Word for word, repeat all the entries below, but without the pictures.

■ MATERIAL PROVIDED
──────
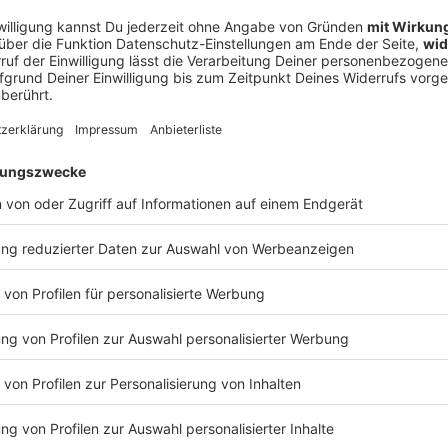
eugt, dass der Mann am 20. Juni 2025 maskiert vor
hweinfurt) den Geldtransporter überfallen hat. «Im
m Zeitpunkt circa drei Millionen Euro», sagte der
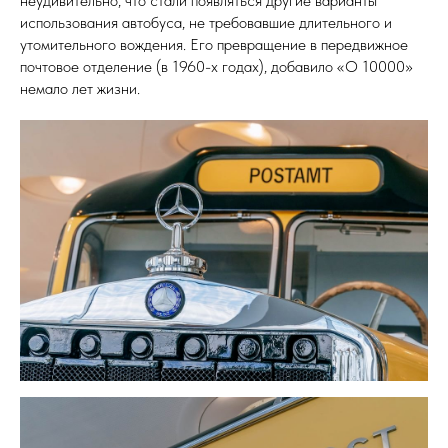
неудивительно, что стали появляться другие варианты
использования автобуса, не требовавшие длительного и
утомительного вождения. Его превращение в передвижное
почтовое отделение (в 1960-х годах), добавило «O 10000»
немало лет жизни.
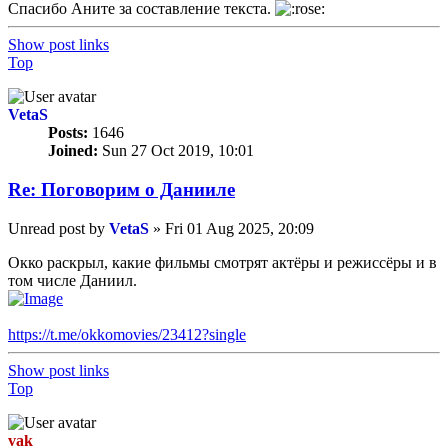
Спасибо Аните за составление текста.
Show post links
Top
VetaS
Posts:
1646
Joined:
Sun 27 Oct 2019, 10:01
Re: Поговорим o Данииле
Unread post
by
VetaS
»
Fri 01 Aug 2025, 20:09
Окко раскрыл, какие фильмы смотрят актёры и режиссёры и в
том числе Даниил.
https://t.me/okkomovies/23412?single
Show post links
Top
vak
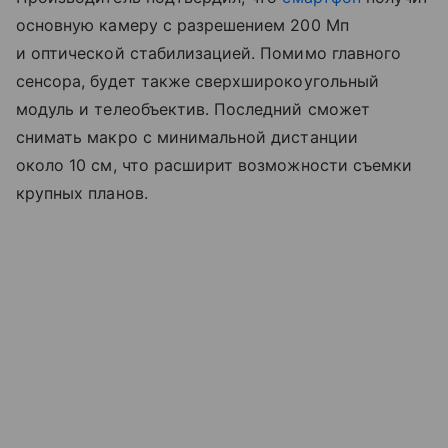
основную камеру с разрешением 200 Мп
и оптической стабилизацией. Помимо главного
сенсора, будет также сверхширокоугольный
модуль и телеобъектив. Последний сможет
снимать макро с минимальной дистанции
около 10 см, что расширит возможности съемки
крупных планов.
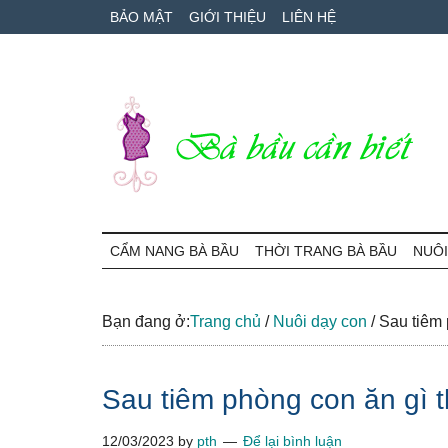
Skip
Skip
Bỏ
BẢO MẬT
GIỚI THIỆU
LIÊN HỆ
to
to
qua
main
secondary
primary
content
menu
sidebar
Bà
Cẩm
nang
CẨM NANG BÀ BẦU
THỜI TRANG BÀ BẦU
NUÔI
Bầu
mang
thai
Cần
và
Bạn đang ở:
Trang chủ
/
Nuôi dạy con
/
Sau tiêm p
chăm
Biết
sóc
Sau tiêm phòng con ăn gì th
bé
12/03/2023
by
pth
Để lại bình luận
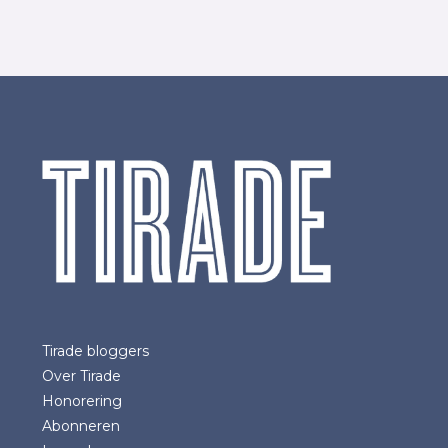
Tirade bloggers
Over Tirade
Honorering
Abonneren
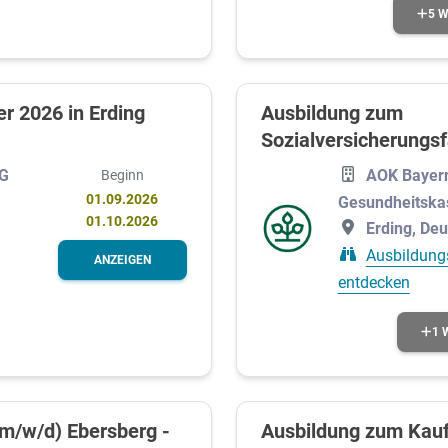
5 W
r 2026 in Erding
Ausbildung zum
Sozialversicherungs
KG
AOK Bayern
Beginn
01.09.2026
Gesundheitska
01.10.2026
Erding, De
Ausbildung
ANZEIGEN
entdecken
1 
m/w/d) Ebersberg -
Ausbildung zum Kau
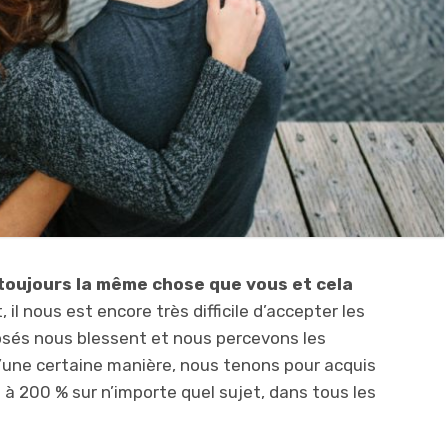
toujours la même chose que vous et cela
 il nous est encore très difficile d’accepter les
osés nous blessent et nous percevons les
ne certaine manière, nous tenons pour acquis
 à 200 % sur n’importe quel sujet, dans tous les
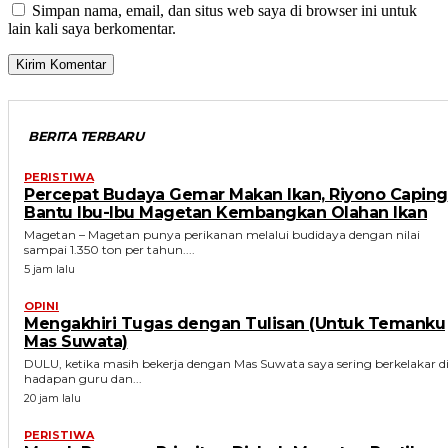
Simpan nama, email, dan situs web saya di browser ini untuk
lain kali saya berkomentar.
BERITA TERBARU
PERISTIWA
Percepat Budaya Gemar Makan Ikan, Riyono Caping
Bantu Ibu-Ibu Magetan Kembangkan Olahan Ikan
Magetan – Magetan punya perikanan melalui budidaya dengan nilai
sampai 1.350 ton per tahun....
5 jam lalu
OPINI
Mengakhiri Tugas dengan Tulisan (Untuk Temanku
Mas Suwata)
DULU, ketika masih bekerja dengan Mas Suwata saya sering berkelakar d
hadapan guru dan...
20 jam lalu
PERISTIWA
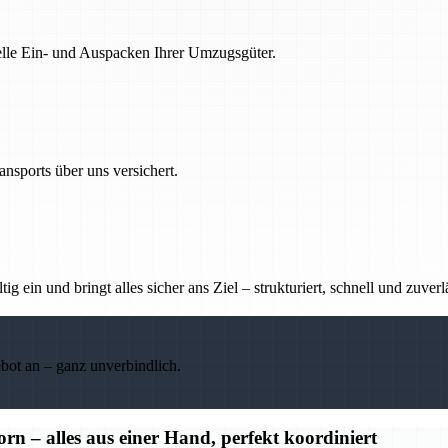
nelle Ein- und Auspacken Ihrer Umzugsgüter.
nsports über uns versichert.
g ein und bringt alles sicher ans Ziel – strukturiert, schnell und zuverl
ebot an – ganz unverbindlich.
– alles aus einer Hand, perfekt koordiniert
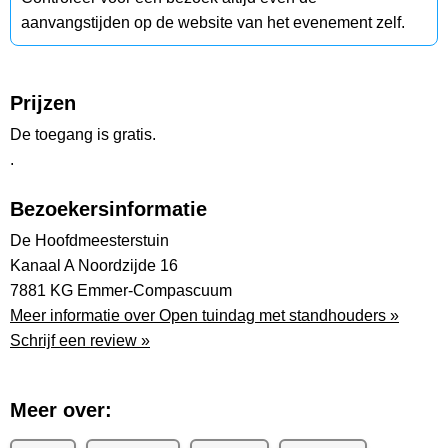
aanvangstijden op de website van het evenement zelf.
Prijzen
De toegang is gratis.
.
Bezoekersinformatie
De Hoofdmeesterstuin
Kanaal A Noordzijde 16
7881 KG Emmer-Compascuum
Meer informatie over Open tuindag met standhouders »
Schrijf een review »
Meer over:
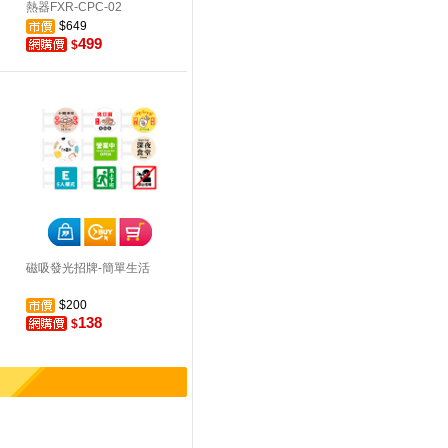
熱器FXR-CPC-02
$649
499
$
磁吸發光招牌-簡單生活
$200
138
$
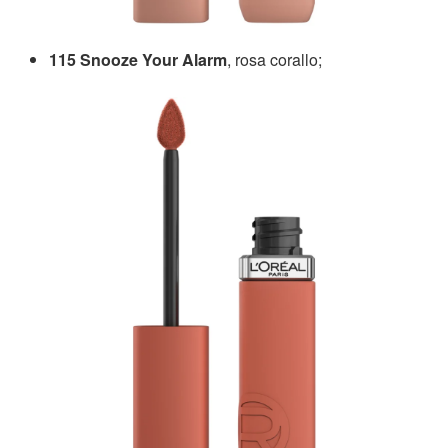
115 Snooze Your Alarm
, rosa corallo;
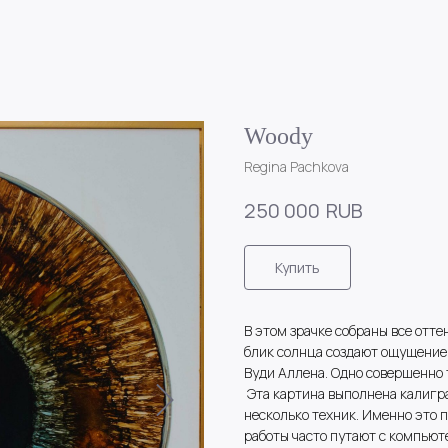
Woody
Regina Pachkova
RUB
250 000
Купить
В этом зрачке собраны все отте
блик солнца создают ощущение 
Вуди Аллена. Одно совершенно 
Эта картина выполнена калигра
несколько техник. Именно это 
работы часто путают с компьют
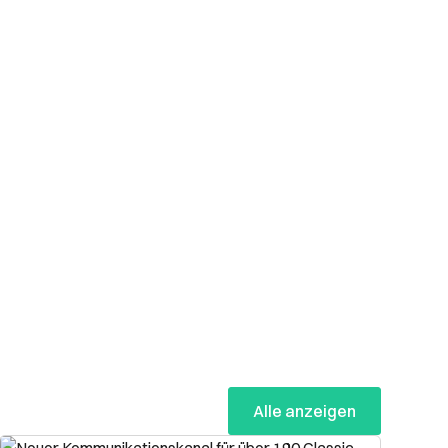
Alle anzeigen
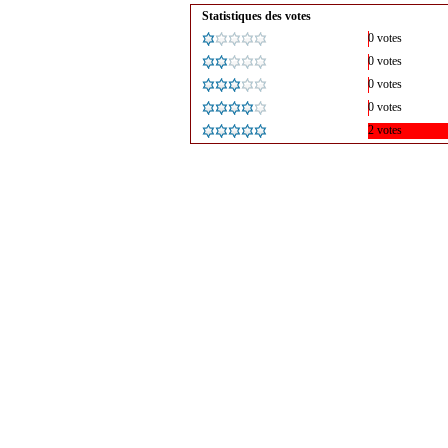
Statistiques des votes
0 votes
0 votes
0 votes
0 votes
2 votes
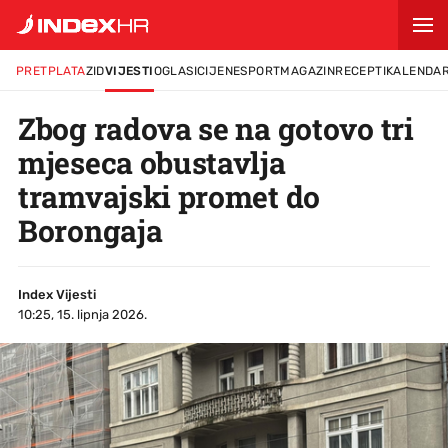
PRETPLATA
ZID
VIJESTI
OGLASI
CIJENE
SPORT
MAGAZIN
RECEPTI
KALENDA
Zbog radova se na gotovo tri
mjeseca obustavlja
tramvajski promet do
Borongaja
Index Vijesti
10:25, 15. lipnja 2026.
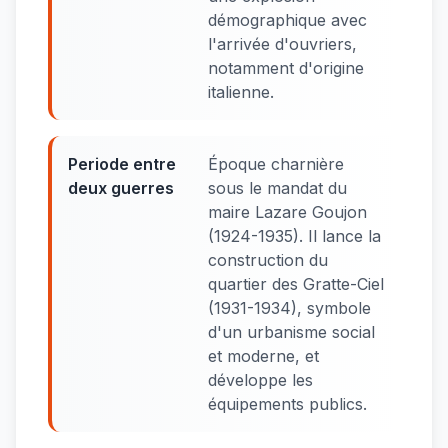
démographique avec
l'arrivée d'ouvriers,
notamment d'origine
italienne.
Periode entre
Époque charnière
deux guerres
sous le mandat du
maire Lazare Goujon
(1924-1935). Il lance la
construction du
quartier des Gratte-Ciel
(1931-1934), symbole
d'un urbanisme social
et moderne, et
développe les
équipements publics.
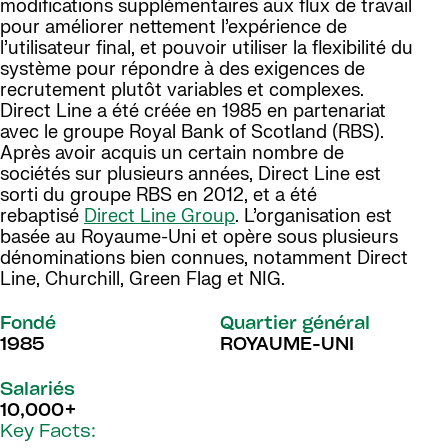
modifications supplémentaires aux flux de travail
pour améliorer nettement l’expérience de
l’utilisateur final, et pouvoir utiliser la flexibilité du
système pour répondre à des exigences de
recrutement plutôt variables et complexes.
Direct Line a été créée en 1985 en partenariat
avec le groupe Royal Bank of Scotland (RBS).
Après avoir acquis un certain nombre de
sociétés sur plusieurs années, Direct Line est
sorti du groupe RBS en 2012, et a été
rebaptisé
Direct Line Group
. L’organisation est
basée au Royaume-Uni et opère sous plusieurs
dénominations bien connues, notamment Direct
Line, Churchill, Green Flag et NIG.
Fondé
Quartier général
1985
ROYAUME-UNI
Salariés
10,000+
Key Facts:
──────
■ RESPONSE TO THIS EXERCISE
eugt, dass der Mann am 20. Juni 2025 maskiert vor
hweinfurt) den Geldtransporter überfallen hat. «Im
m Zeitpunkt circa drei Millionen Euro», sagte der
неудивительно, что стали появляться другие варианты
использования автобуса, не требовавшие длительного и
утомительного вождения. Его превращение в передвижное
почтовое отделение (в 1960-х годах), добавило «O 10000»
немало лет жизни.
Спасибо Аните за составление текста.
Show post links
Top
VetaS
Posts:
1646
Joined:
Sun 27 Oct 2019, 10:01
Re: Поговорим o Данииле
Unread post
by
VetaS
»
Fri 01 Aug 2025, 20:09
Окко раскрыл, какие фильмы смотрят актёры и режиссёры и в
том числе Даниил.
https://t.me/okkomovies/23412?single
Show post links
Top
vak
основную камеру с разрешением 200 Мп
и оптической стабилизацией. Помимо главного
сенсора, будет также сверхширокоугольный
модуль и телеобъектив. Последний сможет
снимать макро с минимальной дистанции
около 10 см, что расширит возможности съемки
крупных планов.
Skip
Skip
Bỏ
BẢO MẬT
GIỚI THIỆU
LIÊN HỆ
to
to
qua
main
secondary
primary
content
menu
sidebar
Bà
Cẩm
nang
CẨM NANG BÀ BẦU
THỜI TRANG BÀ BẦU
NUÔI
Bầu
mang
thai
Cần
và
Bạn đang ở:
Trang chủ
/
Nuôi dạy con
/
Sau tiêm p
chăm
Biết
sóc
Sau tiêm phòng con ăn gì th
bé
12/03/2023
by
pth
Để lại bình luận
Tirade bloggers
Over Tirade
Honorering
Abonneren
5 W
r 2026 in Erding
Ausbildung zum
Sozialversicherungs
KG
AOK Bayern
Beginn
01.09.2026
Gesundheitska
01.10.2026
Erding, De
Ausbildung
ANZEIGEN
entdecken
1 
m/w/d) Ebersberg -
Ausbildung zum Kau
toujours la même chose que vous et cela
 il nous est encore très difficile d’accepter les
osés nous blessent et nous percevons les
ne certaine manière, nous tenons pour acquis
 à 200 % sur n’importe quel sujet, dans tous les
Simpan nama, email, dan situs web saya di browser ini untuk
lain kali saya berkomentar.
BERITA TERBARU
PERISTIWA
Percepat Budaya Gemar Makan Ikan, Riyono Caping
Bantu Ibu-Ibu Magetan Kembangkan Olahan Ikan
Magetan – Magetan punya perikanan melalui budidaya dengan nilai
sampai 1.350 ton per tahun....
5 jam lalu
OPINI
Mengakhiri Tugas dengan Tulisan (Untuk Temanku
Mas Suwata)
DULU, ketika masih bekerja dengan Mas Suwata saya sering berkelakar d
hadapan guru dan...
20 jam lalu
PERISTIWA
nelle Ein- und Auspacken Ihrer Umzugsgüter.
nsports über uns versichert.
g ein und bringt alles sicher ans Ziel – strukturiert, schnell und zuverl
ebot an – ganz unverbindlich.
– alles aus einer Hand, perfekt koordiniert
aanvangstijden op de website van het evenement zelf.
Prijzen
De toegang is gratis.
.
Bezoekersinformatie
De Hoofdmeesterstuin
Kanaal A Noordzijde 16
7881 KG Emmer-Compascuum
Meer informatie over Open tuindag met standhouders »
Schrijf een review »
Meer over:
熱器FXR-CPC-02
$649
499
$
磁吸發光招牌-簡單生活
$200
138
$
115 Snooze Your Alarm
, rosa corallo;
Woody
Regina Pachkova
RUB
250 000
Купить
В этом зрачке собраны все отте
блик солнца создают ощущение 
Вуди Аллена. Одно совершенно 
Эта картина выполнена калигра
несколько техник. Именно это 
работы часто путают с компьют
Alle anzeigen
Statistiques des votes
0 votes
0 votes
0 votes
0 votes
2 votes
PRETPLATA
ZID
VIJESTI
OGLASI
CIJENE
SPORT
MAGAZIN
RECEPTI
KALENDA
Zbog radova se na gotovo tri
mjeseca obustavlja
tramvajski promet do
Borongaja
Index Vijesti
10:25, 15. lipnja 2026.
démographique avec
l'arrivée d'ouvriers,
notamment d'origine
italienne.
Periode entre
Époque charnière
deux guerres
sous le mandat du
maire Lazare Goujon
(1924-1935). Il lance la
construction du
quartier des Gratte-Ciel
(1931-1934), symbole
d'un urbanisme social
et moderne, et
développe les
équipements publics.
modifications supplémentaires aux flux de travail
pour améliorer nettement l’expérience de
l’utilisateur final, et pouvoir utiliser la flexibilité du
système pour répondre à des exigences de
recrutement plutôt variables et complexes.
Direct Line a été créée en 1985 en partenariat
avec le groupe Royal Bank of Scotland (RBS).
Après avoir acquis un certain nombre de
sociétés sur plusieurs années, Direct Line est
sorti du groupe RBS en 2012, et a été
rebaptisé
Direct Line Group
. L’organisation est
basée au Royaume-Uni et opère sous plusieurs
dénominations bien connues, notamment Direct
Line, Churchill, Green Flag et NIG.
Fondé
Quartier général
1985
ROYAUME-UNI
Salariés
10,000+
Key Facts:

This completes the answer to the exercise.